Interneurons in slice cultures from the human fetal SVZ at midgestation. Double-labeling with A: GABA and B: Nkx2.1 antibodies. C: Overlay image shows Nkx 2.1 in some GABA⁺ interneurons (arrow) and absence in the others (empty arrow). D: Proliferating cells in the VZ/SVZ region are labeled with anti-BrdU antibody. E: Pan-Dlx (antibody Dll, green) labels nuclei of SVZ cells, some of which are proliferating as seen by their co-labeling with BrdU (arrows, yellow color). Similar to this, F: several Nkx 2.1 (green) cells in the SVZ are co-labeled with BrdU (arrows). G-I: OPCs labeled with G: anti-PDGFR-α antibody, H: Nkx 2.1 in the same section. I: Overlay image shows that Nkx2.1 co-localized with PDGFR-α (red) in most cells (arrows). Empty arrows point to Nkx2.1⁺ (green) cells only. J: Quantification of immunolabeled cells demonstrates that 7.2±0.9% of all SVZ⁺ cells are BrdU⁺. Of all BrdU⁺ cells 18.9±1.9% are Nkx2.1⁺ cells, 25.5±3.2% are Dll/BrdU⁺ cells, while 35.2±4.2% are PDGFR-α⁺ cells. Scale bars= 40µm (in A for A–C), 75 µm (D), 25µm (in E for E–I).

Fig. 8

Acute and chronic dissociated cell culture of VZ/SVZ region at midgestation.
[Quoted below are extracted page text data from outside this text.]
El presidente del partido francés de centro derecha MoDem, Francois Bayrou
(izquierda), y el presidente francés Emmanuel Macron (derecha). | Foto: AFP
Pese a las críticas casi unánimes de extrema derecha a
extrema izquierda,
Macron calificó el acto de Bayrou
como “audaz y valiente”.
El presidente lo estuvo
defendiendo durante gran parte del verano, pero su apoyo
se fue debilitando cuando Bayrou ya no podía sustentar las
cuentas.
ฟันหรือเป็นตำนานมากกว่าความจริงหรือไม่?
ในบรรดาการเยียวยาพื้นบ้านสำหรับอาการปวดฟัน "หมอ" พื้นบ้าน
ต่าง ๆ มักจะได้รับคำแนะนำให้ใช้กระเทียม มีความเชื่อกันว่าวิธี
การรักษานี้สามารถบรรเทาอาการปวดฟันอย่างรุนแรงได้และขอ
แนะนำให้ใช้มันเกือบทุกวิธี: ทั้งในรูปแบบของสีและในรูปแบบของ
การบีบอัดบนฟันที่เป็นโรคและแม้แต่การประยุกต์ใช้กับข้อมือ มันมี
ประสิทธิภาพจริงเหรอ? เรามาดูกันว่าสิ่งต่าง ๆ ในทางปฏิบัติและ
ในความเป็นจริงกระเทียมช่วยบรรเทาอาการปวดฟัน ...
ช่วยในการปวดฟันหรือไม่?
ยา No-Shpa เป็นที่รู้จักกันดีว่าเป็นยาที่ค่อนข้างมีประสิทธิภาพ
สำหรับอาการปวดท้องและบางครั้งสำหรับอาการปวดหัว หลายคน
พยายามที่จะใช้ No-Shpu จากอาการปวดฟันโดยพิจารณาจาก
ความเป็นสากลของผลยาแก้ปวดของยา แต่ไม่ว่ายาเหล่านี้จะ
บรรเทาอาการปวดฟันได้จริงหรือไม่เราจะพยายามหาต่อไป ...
A–E: Examples of immunostaining with cell-specific antibodies and A’–E’: counterstaining with bisbenzimide (blue) for cell nuclei. F: Graphical representation of morphometric results for main cell groups present in the VZ/SVZ. Percentages are calculated in respect to the total number of cell nuclei in the field of view and averaged for four fetuses (n=4) (for more details see the text); G–H: Examples of cells in VZ/SVZ acutely dissociated cell culture which co-express nestin (G) and GFAP (H, arrows). I–K: In chronic cell culture (10DIV), nestin and GFAP are co-expressed in astrocytes (arrows), but not in round cells (empty arrows) that are only nestin⁺. Scale bars= A–E- 50µm; G–H and I–K-20µm.